TAREFA 1:
Responda com base no texto sobre o segundo anúncio da Paixão:
(a) Que dois episódios os três evangelhos sinóticos narram entre o primeiro e o segundo anúncio da Paixão?
(b) O que Pedro oferece construir durante a transfiguração?
(c) Segundo Mateus, o que os discípulos fizeram ao ouvir a voz do Pai?
TAREFA 2: Prossiga o texto sobre o segundo anúncio da Paixão a partir da última frase apresentada.

TEXTO BASE:
Jesus de Nazaré, a Boa Notícia para o século 21 (32)
O Segundo anúncio da Paixão
Entre a primeiro anúncio da Paixão (cf. Mc 8,34-38) e o
segundo, (cf. Mc 9,30-37) todos os três evangelhos sinóticos falam da
transfiguração (cf. Mc 9,2-13 e paralelos) e a cura de um epilético (cf. Mc
9,14-29 e paralelos). Para entender a relação destes dois episódios ao anúncio
da Paixão é importante ter em mente a intenção teológica de cada um dos
evangelistas. Que Jesus de Nazaré, aquele que foi condenado e executado na cruz
como um criminoso pela “justiça” imperialista, era muito mais do que se pensava
dele, é evidente em todos os sinóticos com todos os seus detalhes diferentes.
A “transfiguração” (Mc 9,2-13; Mt17,1-13; Lc 9,28-36) é uma
construção teológica das comunidades primitivas, a construção que evidencia seu
avanço na compreensão da pessoa do “crucificado e ressuscitado”. Refere a um
aspecto extraordinário e misterioso da experiência incompreensível, que Pedro,
Tiago e João, assim como também os outros, tiveram do seu mestre. Para entender
a transfiguração: montanha alta, a brancura extrema das roupas, a presença da
nuvem, a voz do céu, que aqui afirma da filiação divina do Nazareno, são
elementos típicos que denotam, na linguagem bíblica, a teofania desde os tempos
veterotestamentários. A presença de Moisés e Elias apontam para outro momento
hermenêutico avançado: Jesus é aquele que plenifica o desígnio divino na
história humana na tradição do próprio Moisés e do Elias, dois personagens que
tiveram papéis importantes neste processo.
Este texto também menciona outra tentativa da parte de Pedro,
que visa impor seus interesses e desviar o foco da missão de Jesus, ao oferecer
construir três tendas a fim de prolongar a situação vantajosa e até muito agradável.
Essa proposta “petrina” está bem na linha do que ele propôs a Jesus que se
tinha afastado depois da cura da sua sogra e de realizar outros milagres em
Cafarnaum: “Todos te procuram” (cf. Mc 1,29-39). Pedro fez sua proposta apesar
de estar “com medo” (Mc 9,6) e é interessante notar a diferença dos detalhes da
reação de Pedro e seus companheiros a transfiguração nos outros dois evangelhos.
Para Mateus: “Ao ouvir isso (a voz do Pai), os discípulos caíram com o rosto
por terra e ficaram com muito medo” (Mt 17,6); enquanto Lucas nos disse que “Pedro
ainda falava, quando veio uma nuvem e os cobriu com sua sobra. Ao entrarem na
nuvem, ficaram com medo” (Lc 9,32).

REGISTROS FORNECIDOS:
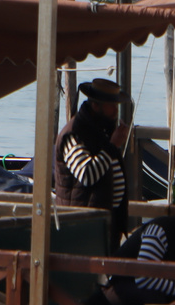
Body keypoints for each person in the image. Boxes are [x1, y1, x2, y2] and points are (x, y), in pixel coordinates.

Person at [85, 211, 175, 305]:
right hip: (122, 282)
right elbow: (144, 278)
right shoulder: (159, 232)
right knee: (157, 298)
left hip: (152, 283)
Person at [55, 78, 132, 238]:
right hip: (81, 227)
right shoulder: (73, 134)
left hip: (103, 224)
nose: (116, 110)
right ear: (96, 106)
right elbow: (87, 175)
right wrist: (113, 145)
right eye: (112, 105)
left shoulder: (100, 130)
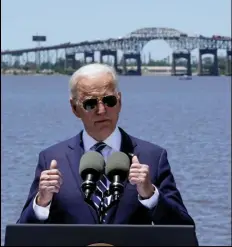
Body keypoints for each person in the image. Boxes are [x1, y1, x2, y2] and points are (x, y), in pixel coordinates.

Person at [17, 63, 196, 228]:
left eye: (109, 101)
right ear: (74, 108)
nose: (101, 110)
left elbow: (184, 231)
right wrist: (42, 202)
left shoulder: (153, 157)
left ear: (120, 101)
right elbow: (21, 237)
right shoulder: (52, 159)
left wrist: (151, 196)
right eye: (90, 103)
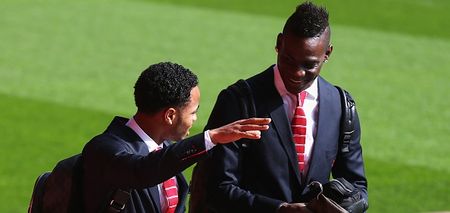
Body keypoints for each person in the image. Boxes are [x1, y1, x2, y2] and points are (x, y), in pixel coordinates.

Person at [192, 2, 368, 213]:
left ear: (327, 53)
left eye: (309, 64)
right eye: (289, 60)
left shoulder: (341, 105)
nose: (297, 73)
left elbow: (357, 187)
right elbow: (217, 187)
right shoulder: (238, 101)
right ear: (279, 43)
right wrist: (280, 209)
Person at [81, 62, 271, 213]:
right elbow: (143, 169)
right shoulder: (104, 149)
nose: (195, 119)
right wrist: (211, 138)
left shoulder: (167, 154)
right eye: (193, 113)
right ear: (170, 115)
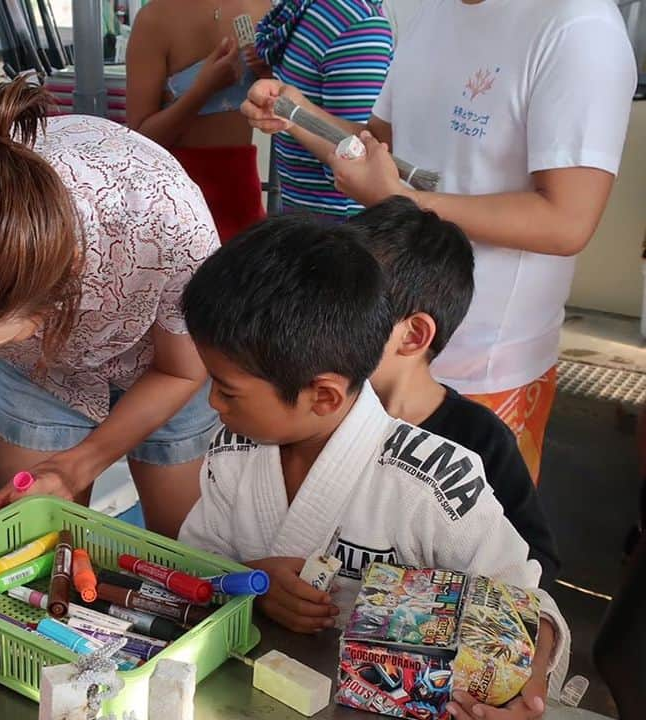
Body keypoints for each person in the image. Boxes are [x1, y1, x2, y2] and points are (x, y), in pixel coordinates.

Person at [177, 214, 569, 720]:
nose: (212, 403)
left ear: (324, 396)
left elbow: (528, 606)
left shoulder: (431, 481)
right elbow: (196, 572)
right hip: (247, 711)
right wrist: (253, 582)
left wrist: (529, 686)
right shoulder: (233, 453)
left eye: (227, 390)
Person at [241, 0, 637, 480]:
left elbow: (566, 220)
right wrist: (296, 111)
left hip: (485, 363)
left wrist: (402, 199)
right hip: (383, 340)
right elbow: (377, 152)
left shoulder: (578, 26)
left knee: (467, 547)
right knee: (360, 540)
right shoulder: (431, 13)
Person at [0, 78, 219, 539]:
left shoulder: (165, 218)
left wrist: (77, 467)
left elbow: (181, 371)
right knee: (34, 546)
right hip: (40, 376)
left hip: (165, 362)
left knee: (181, 544)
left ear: (69, 279)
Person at [349, 197, 560, 586]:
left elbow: (536, 565)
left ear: (413, 336)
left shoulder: (480, 440)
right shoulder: (322, 414)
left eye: (344, 312)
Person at [125, 0, 270, 242]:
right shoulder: (154, 19)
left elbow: (288, 104)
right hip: (174, 196)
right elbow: (140, 139)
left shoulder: (261, 9)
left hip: (241, 189)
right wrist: (203, 90)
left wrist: (269, 76)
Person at [252, 0, 392, 218]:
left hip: (299, 215)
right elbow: (358, 162)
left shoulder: (312, 8)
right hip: (342, 228)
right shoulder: (360, 27)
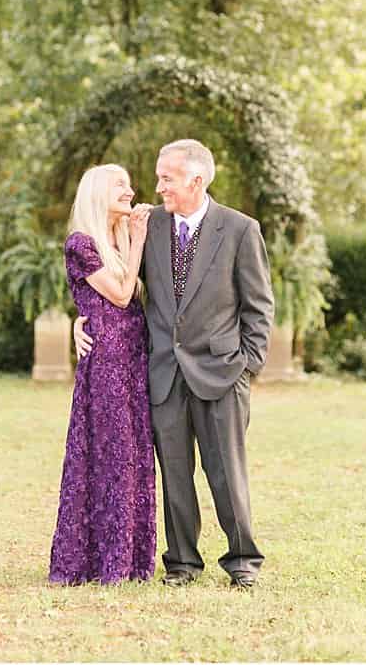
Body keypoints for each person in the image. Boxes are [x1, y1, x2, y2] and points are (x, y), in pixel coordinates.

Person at [74, 138, 274, 589]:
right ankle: (182, 561)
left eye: (167, 177)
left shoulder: (240, 230)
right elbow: (108, 277)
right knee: (175, 474)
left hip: (223, 375)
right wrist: (78, 319)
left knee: (226, 472)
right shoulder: (149, 225)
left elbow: (259, 307)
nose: (158, 185)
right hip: (163, 374)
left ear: (195, 180)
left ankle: (243, 558)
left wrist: (247, 368)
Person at [49, 164, 157, 584]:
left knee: (134, 454)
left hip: (134, 359)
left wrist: (132, 235)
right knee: (109, 455)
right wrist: (138, 239)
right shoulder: (82, 243)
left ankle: (130, 559)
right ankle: (100, 561)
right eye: (119, 185)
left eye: (130, 184)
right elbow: (121, 293)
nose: (130, 191)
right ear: (97, 193)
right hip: (108, 363)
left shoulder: (118, 238)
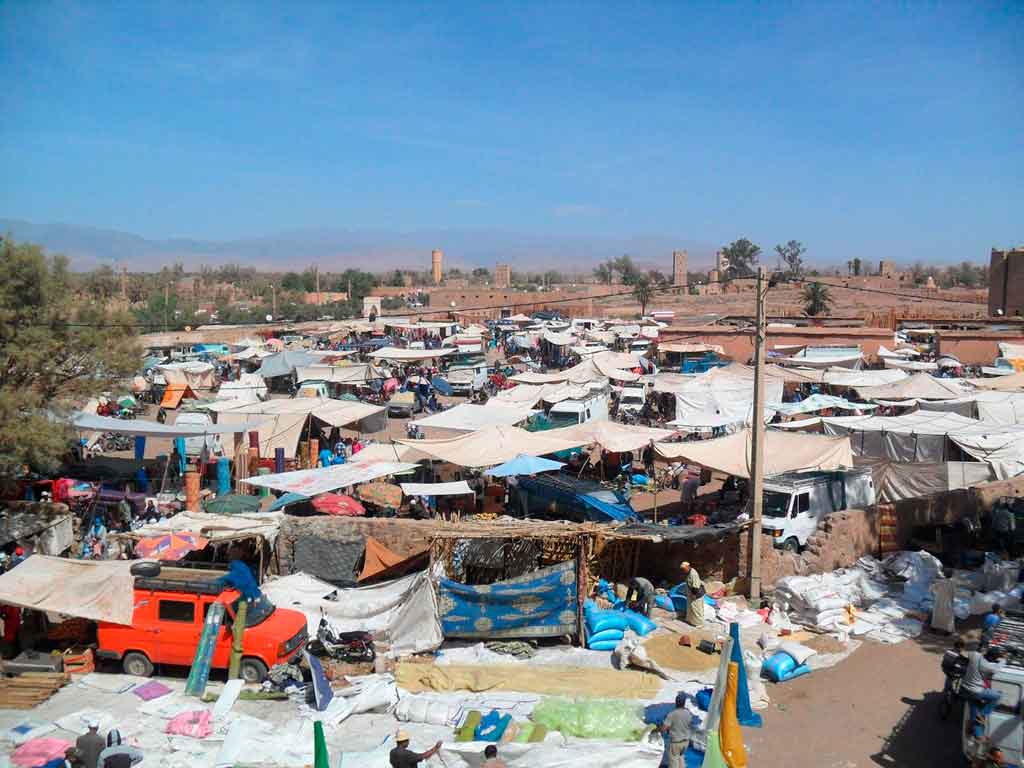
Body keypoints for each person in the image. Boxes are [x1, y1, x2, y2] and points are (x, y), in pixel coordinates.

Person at [961, 646, 1006, 728]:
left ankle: (974, 728)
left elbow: (967, 653)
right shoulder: (987, 666)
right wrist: (1003, 660)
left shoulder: (975, 655)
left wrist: (982, 652)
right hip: (975, 691)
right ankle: (982, 714)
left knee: (974, 707)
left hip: (965, 688)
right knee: (999, 696)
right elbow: (996, 669)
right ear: (992, 657)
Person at [660, 692, 694, 768]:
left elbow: (664, 728)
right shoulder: (688, 713)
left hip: (676, 742)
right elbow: (688, 725)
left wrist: (659, 731)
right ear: (684, 703)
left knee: (673, 762)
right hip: (686, 742)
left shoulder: (672, 714)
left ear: (676, 702)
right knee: (681, 758)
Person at [680, 562, 705, 628]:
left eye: (684, 569)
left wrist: (694, 595)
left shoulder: (693, 574)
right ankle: (690, 620)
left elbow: (695, 586)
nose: (683, 570)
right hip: (691, 594)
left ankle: (699, 623)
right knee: (690, 608)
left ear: (688, 567)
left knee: (696, 608)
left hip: (696, 594)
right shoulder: (689, 573)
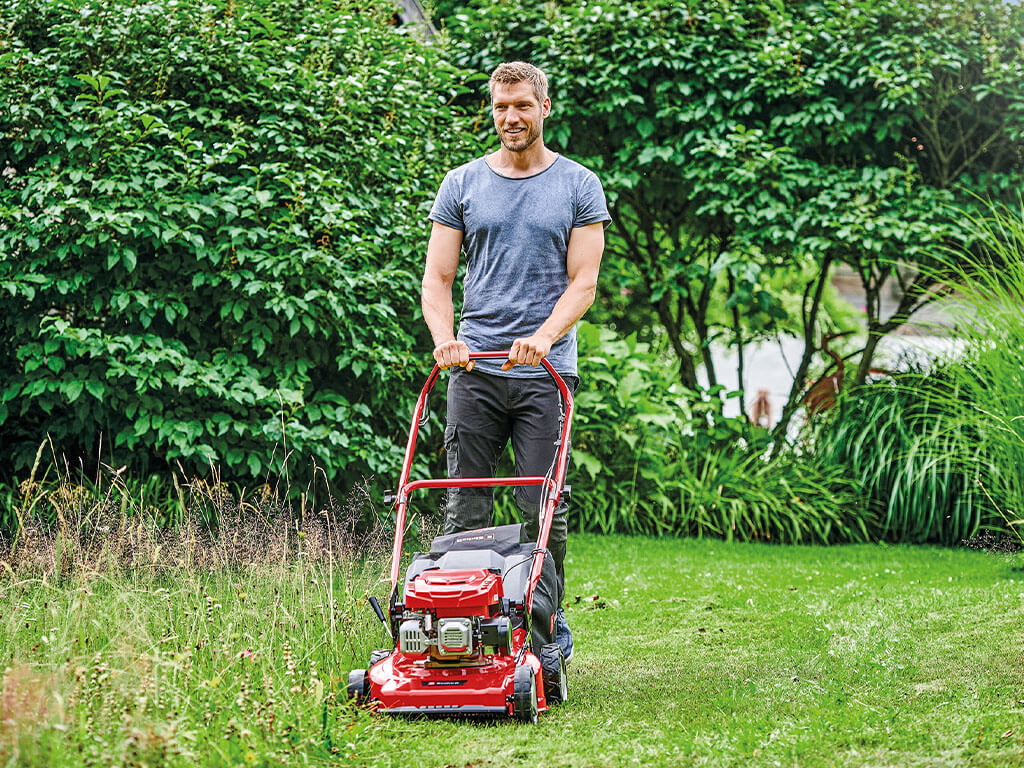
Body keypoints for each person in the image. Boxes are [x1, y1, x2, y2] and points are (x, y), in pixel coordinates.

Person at [420, 61, 610, 664]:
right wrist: (446, 339)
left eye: (522, 107)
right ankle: (462, 629)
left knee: (542, 505)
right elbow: (438, 278)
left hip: (545, 374)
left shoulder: (579, 185)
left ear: (544, 107)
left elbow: (584, 283)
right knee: (465, 503)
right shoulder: (462, 184)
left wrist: (545, 336)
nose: (511, 119)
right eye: (501, 108)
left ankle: (546, 630)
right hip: (474, 370)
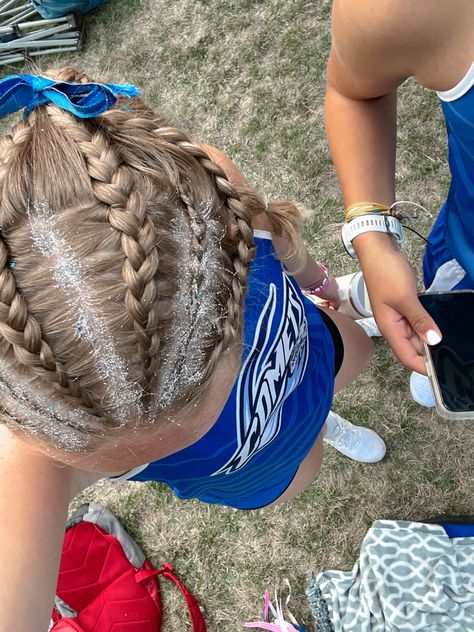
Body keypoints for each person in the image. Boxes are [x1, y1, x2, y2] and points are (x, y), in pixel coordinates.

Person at [0, 67, 385, 629]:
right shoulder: (48, 440)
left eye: (201, 410)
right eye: (136, 460)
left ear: (228, 291)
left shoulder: (211, 198)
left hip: (315, 357)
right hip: (259, 472)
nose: (200, 431)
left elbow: (279, 239)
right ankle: (322, 425)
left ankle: (320, 414)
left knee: (333, 377)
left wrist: (323, 287)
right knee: (302, 447)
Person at [325, 0, 474, 405]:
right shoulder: (410, 7)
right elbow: (356, 93)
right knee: (436, 364)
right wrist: (371, 239)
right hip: (463, 281)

RESPOSTA 1:
(a) A transfiguração e a cura de um epilético.
(b) Três tendas.
(c) Caíram com o rosto por terra e ficaram com muito medo.

RESPOSTA 2:
Ao descer da montanha Jesus pede aos seus não contarem a
ninguém do que tinha acontecido até que “o Filho do Homem tivesse ressuscitado
dos mortos”. Eles assim fizeram, embora tivessem procurado entender melhor o
que “ressuscitar dos mortos” significava. Há ainda uma conversa entre Jesus e
seus três discípulos sobre o papel de Elias em relação a Jesus; essa resulta na
afirmação em Mateus de que os discípulos chegaram a entender João Batista como
o Elias que era esperado a voltar “para restaurar as coisas” (cf. Mt 17,10-13).
Passamos agora a examinar os textos que falam da cura do
epilético. A narrativa em Marcos (9,14-29) é o maior do que a de Mateus ou
Lucas. Da montanha Jesus volta para junto dos discípulos que se encontravam numa
situação contenciosa, havia uma grande multidão e os doutores da Lei discutindo
com eles. À sua pergunta sobre o motivo de tanta agitação, alguém da multidão reclamou
de o insucesso deles expulsar o espírito mudo que atormentava seu filho.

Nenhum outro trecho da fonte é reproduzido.